Supplied records »

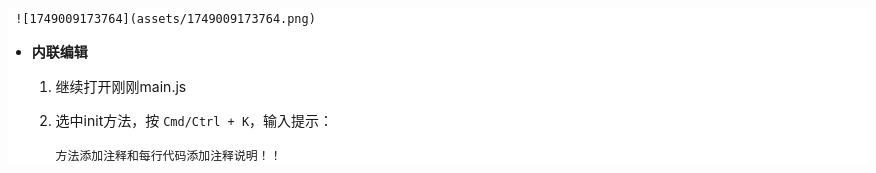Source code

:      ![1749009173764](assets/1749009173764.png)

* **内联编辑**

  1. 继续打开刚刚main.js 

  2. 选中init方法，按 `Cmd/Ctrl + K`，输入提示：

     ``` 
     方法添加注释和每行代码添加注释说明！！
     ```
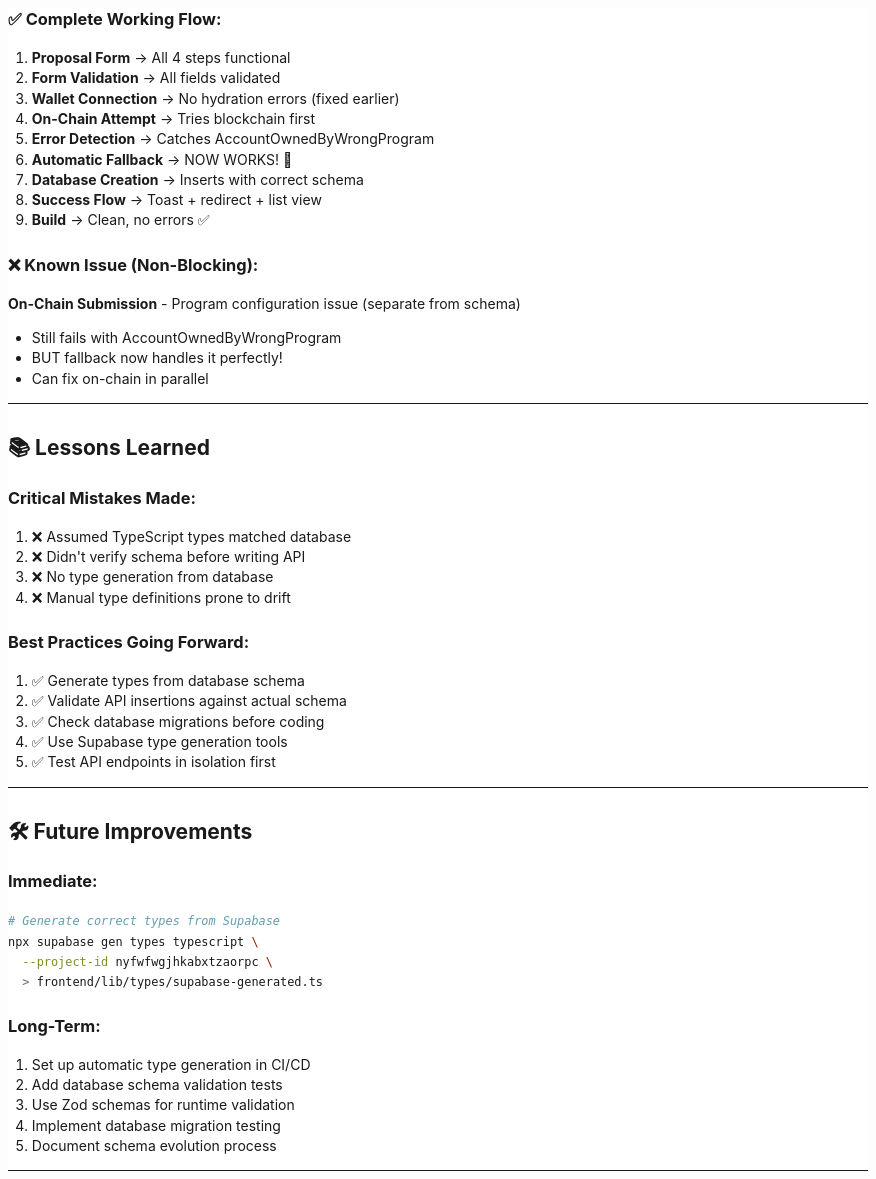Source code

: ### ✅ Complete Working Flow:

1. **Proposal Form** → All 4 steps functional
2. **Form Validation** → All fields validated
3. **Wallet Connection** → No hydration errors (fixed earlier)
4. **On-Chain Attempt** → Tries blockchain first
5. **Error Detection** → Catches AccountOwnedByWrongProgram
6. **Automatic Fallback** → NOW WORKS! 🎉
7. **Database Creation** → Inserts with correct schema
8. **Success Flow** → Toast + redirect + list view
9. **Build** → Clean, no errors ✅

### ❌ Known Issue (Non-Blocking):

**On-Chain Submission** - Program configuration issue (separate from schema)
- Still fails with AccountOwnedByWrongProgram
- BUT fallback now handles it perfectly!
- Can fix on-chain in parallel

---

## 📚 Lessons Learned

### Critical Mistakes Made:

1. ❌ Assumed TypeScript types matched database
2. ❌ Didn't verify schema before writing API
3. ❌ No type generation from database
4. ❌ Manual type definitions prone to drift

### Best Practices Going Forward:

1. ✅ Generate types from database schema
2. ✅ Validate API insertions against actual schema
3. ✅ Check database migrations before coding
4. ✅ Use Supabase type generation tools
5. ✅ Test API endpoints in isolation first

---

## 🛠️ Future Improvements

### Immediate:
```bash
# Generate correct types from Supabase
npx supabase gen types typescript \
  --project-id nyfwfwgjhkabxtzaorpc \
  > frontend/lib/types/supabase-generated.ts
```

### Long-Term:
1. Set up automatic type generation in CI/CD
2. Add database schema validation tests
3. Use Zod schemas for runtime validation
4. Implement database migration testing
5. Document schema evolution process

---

...

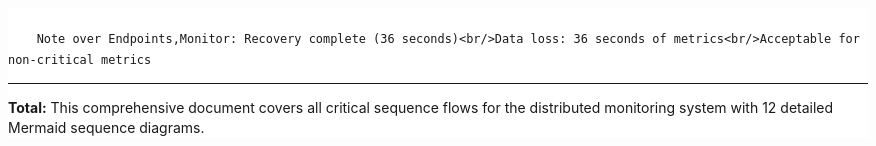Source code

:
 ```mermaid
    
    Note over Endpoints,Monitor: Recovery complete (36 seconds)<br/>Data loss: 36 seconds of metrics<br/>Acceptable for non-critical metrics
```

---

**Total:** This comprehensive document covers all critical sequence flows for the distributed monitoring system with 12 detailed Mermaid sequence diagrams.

Task to complete » Out of the data above, set down the lines from the one with "8. **Success Flow**" to the one with "2. ✅ Validate", both included, exactly as written and with no additions.

The answer »
8. **Success Flow** → Toast + redirect + list view
9. **Build** → Clean, no errors ✅

### ❌ Known Issue (Non-Blocking):

**On-Chain Submission** - Program configuration issue (separate from schema)
- Still fails with AccountOwnedByWrongProgram
- BUT fallback now handles it perfectly!
- Can fix on-chain in parallel

---

## 📚 Lessons Learned

### Critical Mistakes Made:

1. ❌ Assumed TypeScript types matched database
2. ❌ Didn't verify schema before writing API
3. ❌ No type generation from database
4. ❌ Manual type definitions prone to drift

### Best Practices Going Forward:

1. ✅ Generate types from database schema
2. ✅ Validate API insertions against actual schema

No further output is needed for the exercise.